The number of loudness JNDs (or the discriminable loudness steps) across the loudness range L₁ and L₂ can be mathematically formulated as (Allen and Neely, 1997):

$$N_L={\int }_{L1}^{L2}\frac{\mathit{dL}}{\Delta L}$$

Similarly, the number of current amplitude JNDs (or the discriminable current amplitude steps) within the amplitude range A₁ and A₂ that corresponds to the loudness range L₁ and L₂ can be written as:

$$N_A={\int }_{A1}^{A2}\frac{\mathit{dA}}{\Delta A.}$$

Similar to above, the number of acoustic intensity JNDs (or the discriminable intensity steps) within the intensity range I₁ and I₂ that corresponds to the loudness range L₁ and L₂ can be written as:

$$N_I={\int }_{I_1}^{I_2}\frac{\mathit{dI}}{\Delta I}$$

Using Eq. (3) it can be demonstrated that:

$$N_L=N_A=N_I$$

The number of intensity and current amplitude JNDs is equal to the number of loudness JNDs only.
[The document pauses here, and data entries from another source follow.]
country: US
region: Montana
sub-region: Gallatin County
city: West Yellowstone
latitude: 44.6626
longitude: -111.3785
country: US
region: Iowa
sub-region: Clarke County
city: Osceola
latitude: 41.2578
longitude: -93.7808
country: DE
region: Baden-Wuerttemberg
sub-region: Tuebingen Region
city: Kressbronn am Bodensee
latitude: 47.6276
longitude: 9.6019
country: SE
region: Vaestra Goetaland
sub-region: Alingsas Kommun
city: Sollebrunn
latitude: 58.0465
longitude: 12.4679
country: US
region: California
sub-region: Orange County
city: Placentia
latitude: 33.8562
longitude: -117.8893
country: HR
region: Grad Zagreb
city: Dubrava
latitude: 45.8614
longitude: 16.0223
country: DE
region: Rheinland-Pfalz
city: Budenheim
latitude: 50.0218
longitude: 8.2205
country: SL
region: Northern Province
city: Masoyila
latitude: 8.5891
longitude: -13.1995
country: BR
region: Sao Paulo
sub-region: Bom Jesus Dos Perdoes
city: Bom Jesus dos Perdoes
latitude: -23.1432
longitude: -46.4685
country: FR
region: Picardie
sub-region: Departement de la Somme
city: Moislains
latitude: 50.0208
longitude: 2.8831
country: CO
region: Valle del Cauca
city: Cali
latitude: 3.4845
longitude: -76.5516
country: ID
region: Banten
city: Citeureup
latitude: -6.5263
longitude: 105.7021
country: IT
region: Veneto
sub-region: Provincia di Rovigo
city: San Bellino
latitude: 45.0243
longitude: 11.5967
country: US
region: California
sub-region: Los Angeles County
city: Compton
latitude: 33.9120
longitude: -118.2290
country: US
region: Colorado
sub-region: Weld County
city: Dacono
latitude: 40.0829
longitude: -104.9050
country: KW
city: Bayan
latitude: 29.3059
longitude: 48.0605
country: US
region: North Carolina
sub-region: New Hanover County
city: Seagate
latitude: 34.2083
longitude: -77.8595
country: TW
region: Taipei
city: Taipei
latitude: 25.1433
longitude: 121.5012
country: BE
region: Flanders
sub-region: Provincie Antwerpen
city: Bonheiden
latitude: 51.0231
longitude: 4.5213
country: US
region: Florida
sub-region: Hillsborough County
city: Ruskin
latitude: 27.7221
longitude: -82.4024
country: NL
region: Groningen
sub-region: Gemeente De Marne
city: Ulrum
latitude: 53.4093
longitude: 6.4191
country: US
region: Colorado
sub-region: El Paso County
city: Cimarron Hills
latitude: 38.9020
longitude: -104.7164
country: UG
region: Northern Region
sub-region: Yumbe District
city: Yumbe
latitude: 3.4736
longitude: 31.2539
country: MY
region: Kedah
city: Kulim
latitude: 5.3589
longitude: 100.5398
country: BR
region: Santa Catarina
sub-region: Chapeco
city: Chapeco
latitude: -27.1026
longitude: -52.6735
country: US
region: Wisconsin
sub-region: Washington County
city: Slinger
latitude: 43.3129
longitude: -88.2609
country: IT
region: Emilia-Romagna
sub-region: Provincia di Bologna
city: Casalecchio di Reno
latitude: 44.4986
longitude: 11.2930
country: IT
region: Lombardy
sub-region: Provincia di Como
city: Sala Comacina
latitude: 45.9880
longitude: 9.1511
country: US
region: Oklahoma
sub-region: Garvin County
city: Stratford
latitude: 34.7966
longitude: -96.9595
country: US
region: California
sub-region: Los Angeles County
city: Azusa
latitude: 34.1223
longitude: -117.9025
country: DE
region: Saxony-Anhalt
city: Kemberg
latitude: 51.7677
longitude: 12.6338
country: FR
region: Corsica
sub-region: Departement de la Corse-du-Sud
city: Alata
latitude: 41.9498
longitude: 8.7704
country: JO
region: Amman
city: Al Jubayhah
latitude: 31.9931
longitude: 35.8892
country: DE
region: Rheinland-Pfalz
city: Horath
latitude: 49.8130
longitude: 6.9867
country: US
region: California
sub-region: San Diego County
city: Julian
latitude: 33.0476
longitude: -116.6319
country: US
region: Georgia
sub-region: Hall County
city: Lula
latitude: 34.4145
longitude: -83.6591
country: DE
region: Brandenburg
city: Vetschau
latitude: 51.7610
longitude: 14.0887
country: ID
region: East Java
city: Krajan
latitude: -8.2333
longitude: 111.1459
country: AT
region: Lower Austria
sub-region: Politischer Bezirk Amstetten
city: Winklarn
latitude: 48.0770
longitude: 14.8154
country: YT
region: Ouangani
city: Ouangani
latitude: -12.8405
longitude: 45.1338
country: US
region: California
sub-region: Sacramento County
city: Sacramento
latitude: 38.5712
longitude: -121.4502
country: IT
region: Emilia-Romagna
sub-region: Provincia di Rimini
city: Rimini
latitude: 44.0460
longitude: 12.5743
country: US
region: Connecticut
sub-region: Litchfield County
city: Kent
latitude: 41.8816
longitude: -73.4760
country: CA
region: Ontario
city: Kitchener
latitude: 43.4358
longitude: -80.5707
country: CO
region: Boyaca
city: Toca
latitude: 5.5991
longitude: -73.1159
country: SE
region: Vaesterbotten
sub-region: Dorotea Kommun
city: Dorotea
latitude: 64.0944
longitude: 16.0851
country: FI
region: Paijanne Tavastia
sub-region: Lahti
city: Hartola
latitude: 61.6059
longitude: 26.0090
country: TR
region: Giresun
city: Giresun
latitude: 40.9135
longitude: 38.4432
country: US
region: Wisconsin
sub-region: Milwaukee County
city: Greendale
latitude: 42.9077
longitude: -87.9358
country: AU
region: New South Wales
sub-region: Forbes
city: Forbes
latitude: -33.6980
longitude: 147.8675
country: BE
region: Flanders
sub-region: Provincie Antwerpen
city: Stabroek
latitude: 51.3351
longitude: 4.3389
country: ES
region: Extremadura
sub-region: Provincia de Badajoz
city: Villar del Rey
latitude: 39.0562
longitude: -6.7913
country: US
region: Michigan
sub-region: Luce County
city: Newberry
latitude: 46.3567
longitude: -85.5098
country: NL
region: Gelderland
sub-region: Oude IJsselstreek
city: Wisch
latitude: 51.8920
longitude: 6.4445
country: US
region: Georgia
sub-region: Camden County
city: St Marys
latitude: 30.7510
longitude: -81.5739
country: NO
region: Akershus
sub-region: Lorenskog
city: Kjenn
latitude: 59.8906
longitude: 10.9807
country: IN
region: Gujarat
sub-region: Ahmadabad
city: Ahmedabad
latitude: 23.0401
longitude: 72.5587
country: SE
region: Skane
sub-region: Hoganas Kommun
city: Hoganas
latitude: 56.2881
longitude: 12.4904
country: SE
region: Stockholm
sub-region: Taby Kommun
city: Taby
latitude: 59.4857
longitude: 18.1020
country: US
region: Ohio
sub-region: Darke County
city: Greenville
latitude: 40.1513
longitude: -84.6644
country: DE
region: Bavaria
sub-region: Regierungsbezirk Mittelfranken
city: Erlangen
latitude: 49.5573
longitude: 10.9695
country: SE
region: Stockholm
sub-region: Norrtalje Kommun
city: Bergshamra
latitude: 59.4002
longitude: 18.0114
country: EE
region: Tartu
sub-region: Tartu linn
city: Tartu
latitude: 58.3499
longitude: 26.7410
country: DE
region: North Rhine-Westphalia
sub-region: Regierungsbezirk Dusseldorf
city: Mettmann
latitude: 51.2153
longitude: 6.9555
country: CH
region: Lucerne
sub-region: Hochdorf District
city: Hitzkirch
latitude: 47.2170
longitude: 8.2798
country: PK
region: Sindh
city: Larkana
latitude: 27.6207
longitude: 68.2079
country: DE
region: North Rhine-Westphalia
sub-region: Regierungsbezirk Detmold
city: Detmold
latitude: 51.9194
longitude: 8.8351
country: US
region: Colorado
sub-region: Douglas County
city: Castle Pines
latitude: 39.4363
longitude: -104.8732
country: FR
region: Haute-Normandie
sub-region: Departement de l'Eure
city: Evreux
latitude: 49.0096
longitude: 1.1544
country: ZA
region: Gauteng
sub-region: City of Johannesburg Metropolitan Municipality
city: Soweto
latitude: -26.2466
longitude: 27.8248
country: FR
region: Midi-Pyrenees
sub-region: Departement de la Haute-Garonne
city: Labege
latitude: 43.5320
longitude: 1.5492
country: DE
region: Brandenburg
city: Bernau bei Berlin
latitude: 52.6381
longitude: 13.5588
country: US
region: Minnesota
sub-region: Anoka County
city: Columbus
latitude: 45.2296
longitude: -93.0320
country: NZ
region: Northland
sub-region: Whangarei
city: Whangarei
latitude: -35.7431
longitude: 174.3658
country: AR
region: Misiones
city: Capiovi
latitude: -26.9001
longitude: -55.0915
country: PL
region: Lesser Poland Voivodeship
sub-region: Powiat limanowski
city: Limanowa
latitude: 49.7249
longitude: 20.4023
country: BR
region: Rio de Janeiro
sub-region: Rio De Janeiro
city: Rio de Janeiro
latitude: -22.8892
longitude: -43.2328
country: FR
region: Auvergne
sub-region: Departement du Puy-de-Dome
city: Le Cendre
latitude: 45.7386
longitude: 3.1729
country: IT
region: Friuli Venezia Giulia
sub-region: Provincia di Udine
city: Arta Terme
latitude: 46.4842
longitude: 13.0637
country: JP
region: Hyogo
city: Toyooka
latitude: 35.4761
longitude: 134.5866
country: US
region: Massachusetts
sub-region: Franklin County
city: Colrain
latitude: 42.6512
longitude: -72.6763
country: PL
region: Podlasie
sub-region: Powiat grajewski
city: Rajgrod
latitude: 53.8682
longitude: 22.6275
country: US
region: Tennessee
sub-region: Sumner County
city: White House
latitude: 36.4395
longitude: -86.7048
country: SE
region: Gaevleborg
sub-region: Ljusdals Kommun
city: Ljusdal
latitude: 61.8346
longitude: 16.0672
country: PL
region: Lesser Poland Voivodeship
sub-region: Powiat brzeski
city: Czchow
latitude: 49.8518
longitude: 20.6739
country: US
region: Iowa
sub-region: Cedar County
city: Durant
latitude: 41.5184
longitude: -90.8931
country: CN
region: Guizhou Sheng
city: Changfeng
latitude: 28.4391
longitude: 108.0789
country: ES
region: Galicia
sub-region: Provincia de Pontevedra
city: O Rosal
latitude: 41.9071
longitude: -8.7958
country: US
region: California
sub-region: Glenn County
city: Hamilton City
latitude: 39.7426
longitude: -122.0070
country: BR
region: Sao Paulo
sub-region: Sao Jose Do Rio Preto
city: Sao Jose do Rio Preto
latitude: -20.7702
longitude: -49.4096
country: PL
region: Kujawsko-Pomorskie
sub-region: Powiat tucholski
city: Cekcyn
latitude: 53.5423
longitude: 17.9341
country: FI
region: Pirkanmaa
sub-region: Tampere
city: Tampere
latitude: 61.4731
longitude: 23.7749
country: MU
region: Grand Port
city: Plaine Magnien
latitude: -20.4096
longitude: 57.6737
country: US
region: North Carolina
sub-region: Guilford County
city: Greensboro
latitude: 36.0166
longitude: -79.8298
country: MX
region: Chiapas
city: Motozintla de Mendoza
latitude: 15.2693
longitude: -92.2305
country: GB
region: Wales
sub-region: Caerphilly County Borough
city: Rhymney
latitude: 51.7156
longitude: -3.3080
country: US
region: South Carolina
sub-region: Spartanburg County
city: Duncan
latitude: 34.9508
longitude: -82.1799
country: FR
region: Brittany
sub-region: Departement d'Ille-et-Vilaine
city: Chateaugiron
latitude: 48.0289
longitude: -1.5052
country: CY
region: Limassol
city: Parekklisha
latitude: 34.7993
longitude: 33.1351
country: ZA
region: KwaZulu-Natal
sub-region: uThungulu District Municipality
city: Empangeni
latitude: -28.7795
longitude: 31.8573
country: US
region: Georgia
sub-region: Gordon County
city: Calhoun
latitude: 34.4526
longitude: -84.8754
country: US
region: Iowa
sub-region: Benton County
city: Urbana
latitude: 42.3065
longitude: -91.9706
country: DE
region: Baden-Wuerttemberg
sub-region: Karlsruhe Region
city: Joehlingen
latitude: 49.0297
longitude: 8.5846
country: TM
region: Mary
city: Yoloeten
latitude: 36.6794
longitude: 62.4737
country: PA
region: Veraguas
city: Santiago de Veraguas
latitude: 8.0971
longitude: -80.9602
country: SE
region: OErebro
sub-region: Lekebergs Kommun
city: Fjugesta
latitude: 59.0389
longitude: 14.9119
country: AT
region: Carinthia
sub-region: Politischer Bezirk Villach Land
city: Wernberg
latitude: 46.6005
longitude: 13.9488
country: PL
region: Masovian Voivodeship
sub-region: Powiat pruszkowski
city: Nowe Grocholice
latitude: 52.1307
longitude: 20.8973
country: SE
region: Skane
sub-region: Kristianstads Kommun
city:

The growth of loudness with current amplitude (Ψ), the acoustic-to-electric mapping (Ф), the absolute values of I₁, I₂, A₁, and A₂ and the dynamic ranges I₂ − I₁ and A₂ − A₁ are irrelevant to the number of discriminable level steps.

Compliance with Ethical Standards

Conflict of Interest

The authors declare that they have no conflict of interest.